My husband handed me a card that said, “To my awesome wife on Mother’s Day: You should just relax and take it easy today. I’ll take care of everything around the house!!!”
Inside: You can fix it all tomorrow.
He knows me so well. I’m a fixer.
My son came to give me one last Mother’s Day hug and he said, “Did you have a nice day Mom? I’m sorry we fought a little. Did you get what you wanted? ” I said, That’s life, honey. Yes, I got what I wanted–all of you.
He left my room and I remembered a conversation from a long time ago that changed parenting for me.
Friend: “Do you know what your kids want?
Me: “Besides cell phones?”
Friend: “Your kids want you.”
“When they say ‘Mom, watch me,’ they just want you. When they pull you away from whatever you are doing, it’s because they want you.”
I sat there, both convicted and freed by her words. They jolted my heart awake. My kids don’t need me to fix their problems, they don’t need me to provide more stuff or help them try and keep up with everyone else. I thought back to the times when I was asked to “Take a look at this,” and I was too busy to stop what I was doing. I vowed from that day forward to be present in the moment as much as I possibly could.

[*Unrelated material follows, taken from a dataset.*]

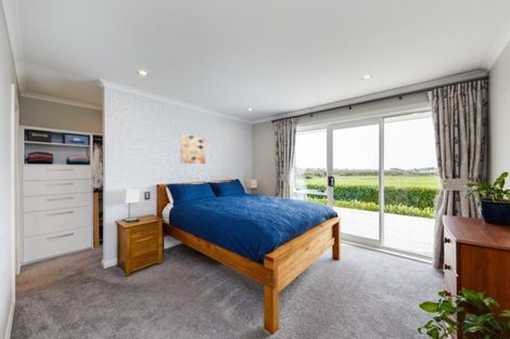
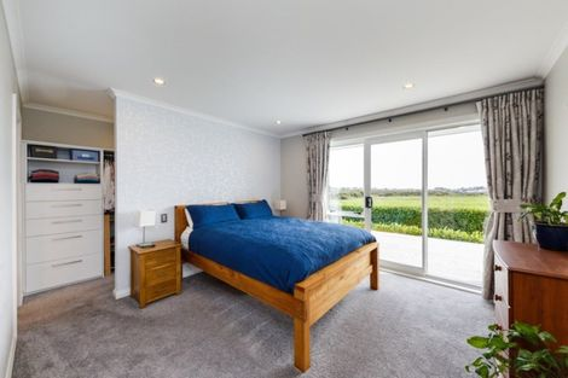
- wall art [179,133,206,165]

“God, I realize they need me, but even more, they need You. I need You because this mothering thing is awesome and hard. When I look back, I won’t remember the days. I will remember the moments. And I’m thankful for that because, believe me, there are days I don’t want to remember!”
I do want to remember the drive on the way to school this morning. The way my daughter laughed. The moment she opened up and shared her heart. The way our hearts connected. Those treasured moments make up for the rest of the day with the exaggerated eye rolls and exasperated sighs. It’s all part of this job.

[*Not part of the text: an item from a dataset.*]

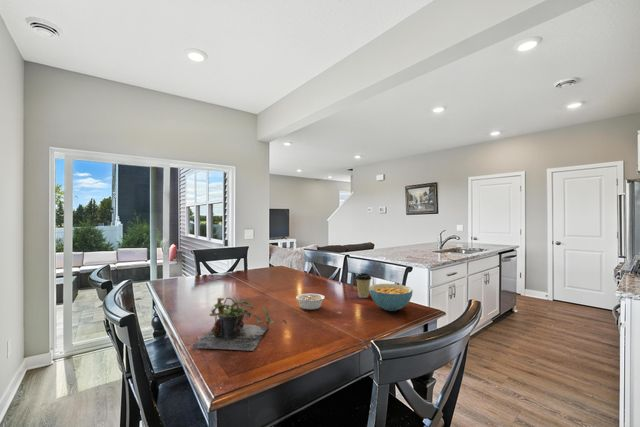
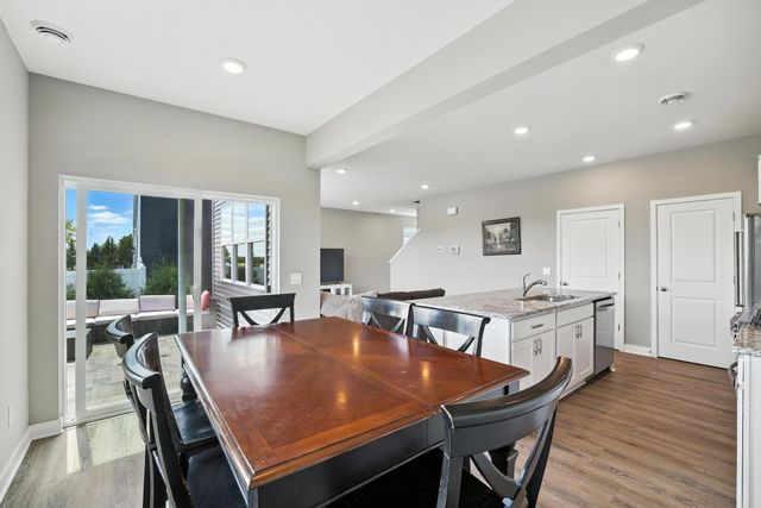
- coffee cup [354,272,373,299]
- cereal bowl [369,283,414,312]
- legume [295,293,327,311]
- plant [191,296,288,352]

Instead of asking myself “Is her room clean? Did he ace that test?” I’m asking “Did I connect with them in a way that I will remember twenty years from now? Did I listen when she called my name four times? Did our hearts meet for a brief moment? Did he know that even when I couldn’t fix the problem, I was there for him?”
At my house, rooms are still messy, floors are still sticky, and laundry still piles up. After all these years as a mother, I’ve accepted the fact that there will be good and bad days. I lose my cool, pick my battles, and say a lot of I’m sorrys. But in a few years, when my house is quiet and my children are gone, I will be able to recall the precious minutes when I stopped everything and just loved them because that’s what God wants me to do.
So, on this day after Mother’s Day remember this:
You are loved, even when they don’t say it.
You are appreciated, even when they don’t show it.
You are not forgotten, even when they seem to forget you the day after.
You are important, even when you don’t feel it.
You are shaping and molding and influencing your children for eternity, even when you mess up. Especially then, because they are watching the way you serve and love them anyway.
You are what your kids want—more than anything you can give them, they just want you.
Moms–when the flowers wilt and the chocolate is gone, when the homemade cards are put away, don’t ever forget that your small, everyday faithfulness is changing your kids’ world.
Especially the day after Mother’s Day.